Exercise requirements: Give the data again exactly, without its images.

*** Dataset entries ***

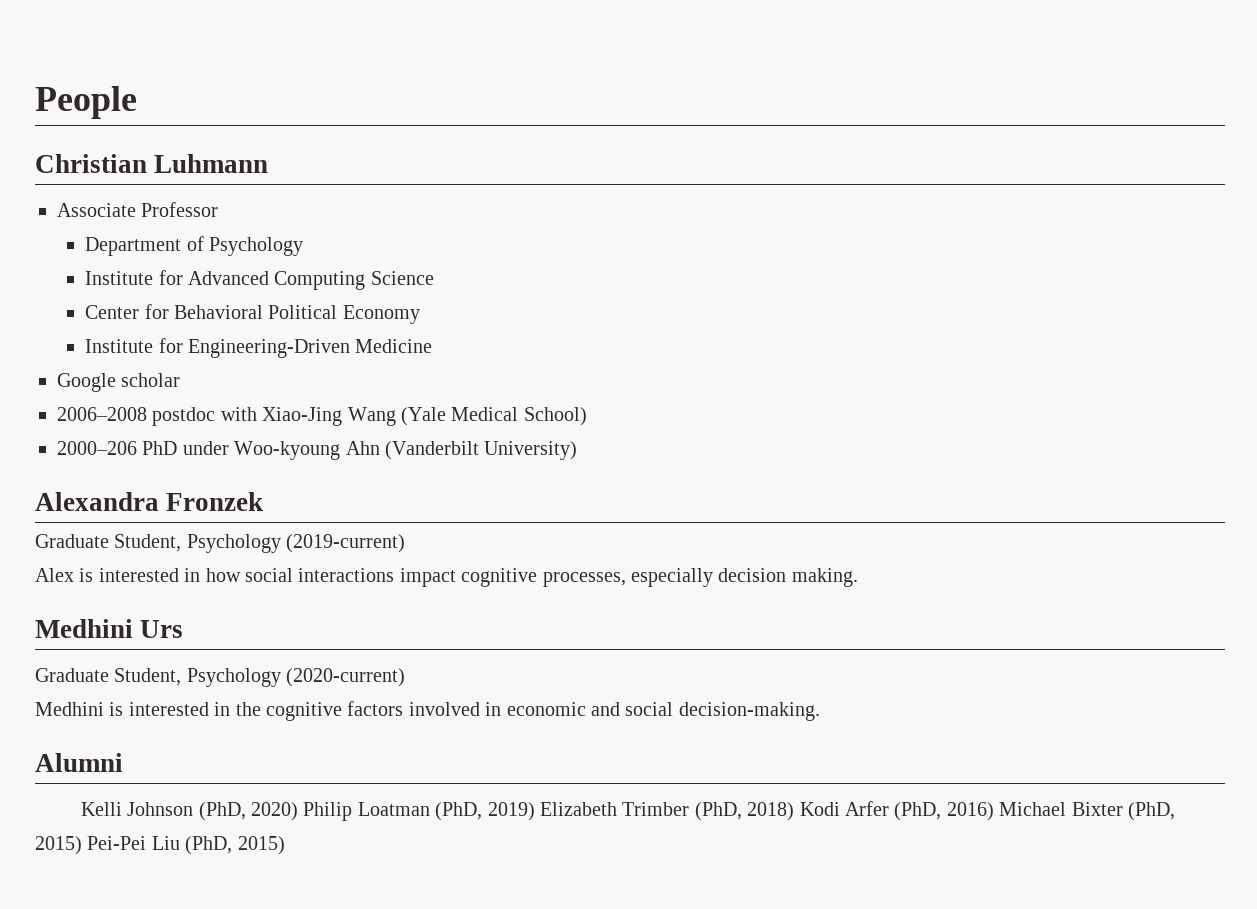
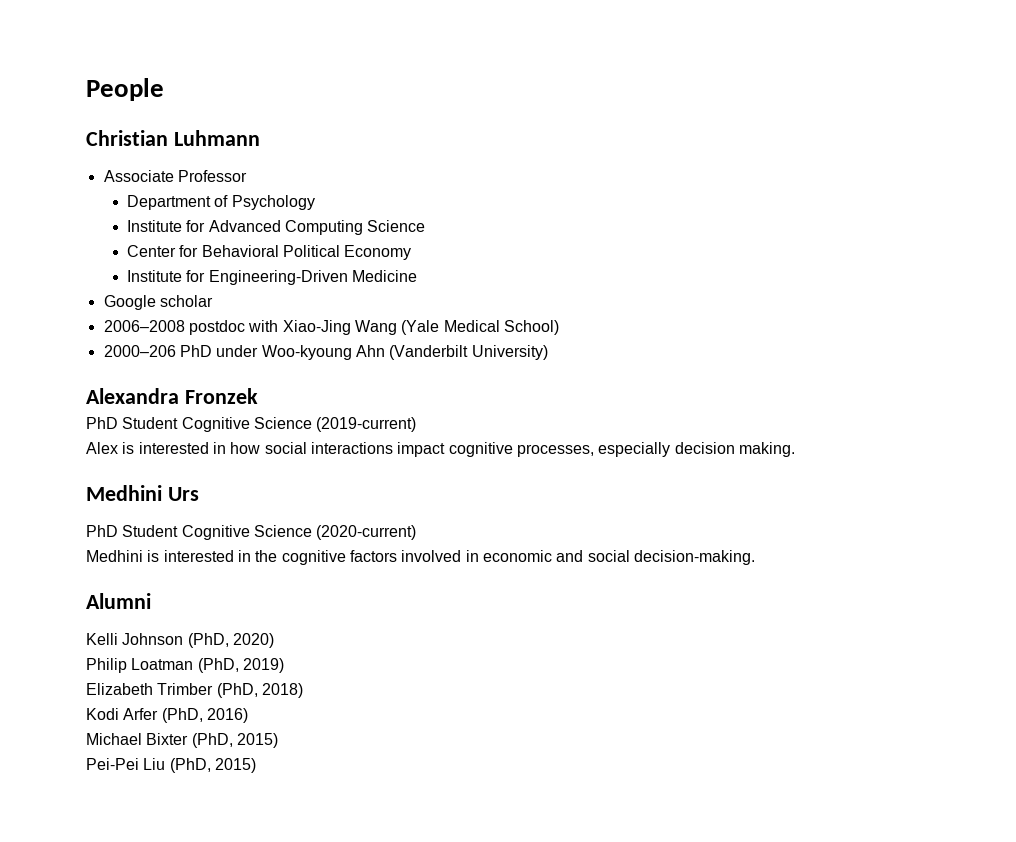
[35,534,281,553] Graduate Student, Psychology -> [86,417,312,432] PhD Student Cognitive Science
[35,668,281,687] Graduate Student, Psychology -> [86,525,312,540] PhD Student Cognitive Science
(298, 811) none -> (274, 640) //
(535, 811) none -> (284, 665) //
(795, 811) none -> (303, 690) //
(994, 811) none -> (248, 715) //
(82, 845) none -> (278, 740) //

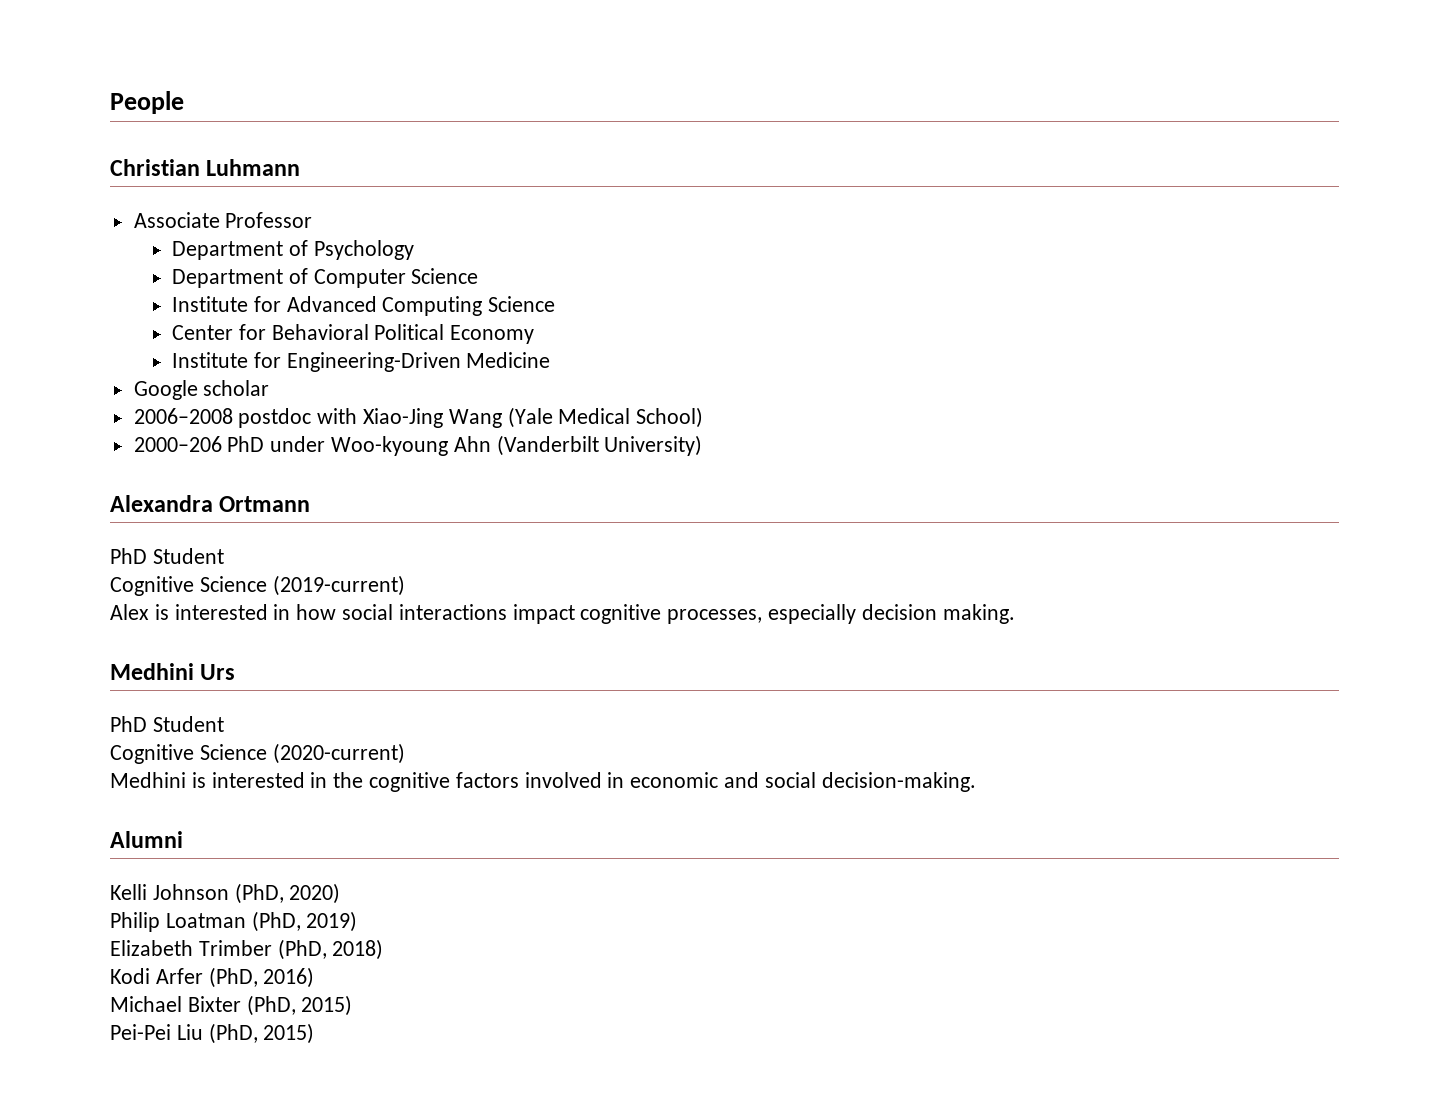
(315, 202) none -> [172,268,479,288] // Department of Computer Science
[184,388,258,404] [86,417,179,429] Fronzek // PhD Student -> [219,496,311,512] [110,548,224,564] Ortmann // PhD Student //
(179, 531) none -> (224, 724) //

*** End of Dataset entries ***

Response:
[35,534,281,553] Graduate Student, Psychology -> [86,417,312,432] PhD Student Cognitive Science
[35,668,281,687] Graduate Student, Psychology -> [86,525,312,540] PhD Student Cognitive Science
(298, 811) none -> (274, 640) //
(535, 811) none -> (284, 665) //
(795, 811) none -> (303, 690) //
(994, 811) none -> (248, 715) //
(82, 845) none -> (278, 740) //

(315, 202) none -> [172,268,479,288] // Department of Computer Science
[184,388,258,404] [86,417,179,429] Fronzek // PhD Student -> [219,496,311,512] [110,548,224,564] Ortmann // PhD Student //
(179, 531) none -> (224, 724) //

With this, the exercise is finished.